The causes were natural, said her stepdaughter, Jo Anne Frankfurt of San Francisco. She was 89.
A native Australian with a penchant for American politics, Frankfurt had a front seat to national discourse from 1967 until she retired in 1989 from "Meet the Press."
As a production assistant, Frankfurt was involved "from soup to nuts" with the interview program, which has aired on Sundays since its television debut in 1947.
During a Jan. 20, 1980, broadcast, President Jimmy Carter announced the United States would boycott the Summer Olympics in Moscow if the Soviet Union did not remove its troops from Afghanistan.
"It was a very interesting, exciting job — she was right in the middle of American politics," Jo Anne Frankfurt said. "She was a news person through and through."
Frankfurt was born Helen Mary Hayes on April 27, 1923, in Armidale, Australia, to Rita and Henry Hayes.

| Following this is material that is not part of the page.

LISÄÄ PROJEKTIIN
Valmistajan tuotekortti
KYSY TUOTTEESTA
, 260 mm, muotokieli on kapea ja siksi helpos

She began her broadcasting career doing clerical work with the Australian Broadcasting Corporation, and she moved on to work with television and documentary film producer Tom Manefield.

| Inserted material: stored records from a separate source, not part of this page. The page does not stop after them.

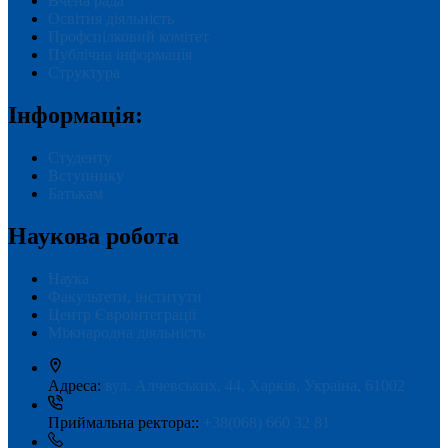
Вчена рада
Освітня діяльність
Профспілковий комітет
Публічна інформація
Структура
Інформація:
Студенту
Вступнику
Батькам
Наукова робота
Наука
Факультети, інститути
Центр Євроінтеграції
Міжнародна діяльність
Адреса:
вул. Алчевських, 44, Харків, Україна, 61002
Приймальна ректора::
+38(068) 660 32 81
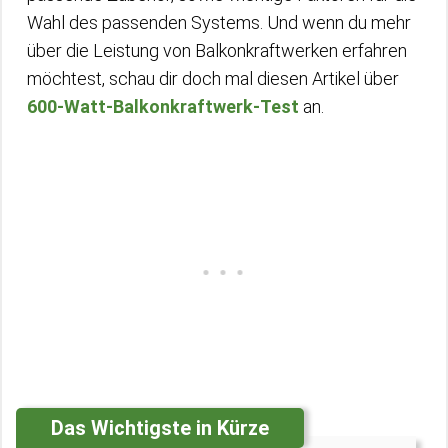
Wahl des passenden Systems. Und wenn du mehr
über die Leistung von Balkonkraftwerken erfahren
möchtest, schau dir doch mal diesen Artikel über
600-Watt-Balkonkraftwerk-Test
an.
Das Wichtigste in Kürze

Her career took a turn in 1966 when she moved to the Washington, D.C., area to be closer to her sister Sheila Marston, who had married a colonel with the U.S. Air Force.
Frankfurt joined "Meet the Press" in 1967 after a brief stint working for a pharmaceutical company. She worked closely with Lawrence Spivak, who created the program with Martha Rountree and was host when Frankfurt was hired.